EXTRACT TO READ —
____

= George Thomson, Lord Thomson =

Scottish politician and judge (1893–1962)

George Reid Thomson, Lord Thomson, (1893 – 15 April 1962) was a Scottish Labour Party politician and judge.

Educated at the South African College, Cape Town, and Corpus Christi College, Oxford, he was a captain in the Argyll and Sutherland Highlanders in World War I.

He was admitted as an advocate in 1922, and appointed a King's Counsel in 1936. He was an Advocate Depute from 1940 to 1945.
He sat as member of parliament (MP) for Edinburgh East from October 1945 until October 1947 and served as Lord Advocate from October 1945.
He was appointed a Privy Counsellor in 1945.

____

PROBLEMS TO SOLVE —
a – List every distinct year mentioned in the biography of George Reid Thomson, in chronological order.
b – According to the biography, which constituency did George Reid Thomson represent in parliament?
c – Using only the biography, explain in one to three sentences what supports calling George Reid Thomson a politician.
The material that comes after this biography has no connection to it.

DATA SECTION —
____

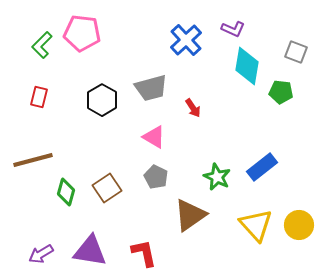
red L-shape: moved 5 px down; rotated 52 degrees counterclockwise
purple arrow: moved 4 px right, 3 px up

____

RESULTS FOR EACH TASK —
a – 1893, 1922, 1936, 1940, 1945, 1947, 1962

b – Edinburgh East.

c – He was a Scottish Labour Party politician who sat as member of parliament for Edinburgh East from October 1945 until October 1947. He also served as Lord Advocate from October 1945 and was appointed a Privy Counsellor in 1945.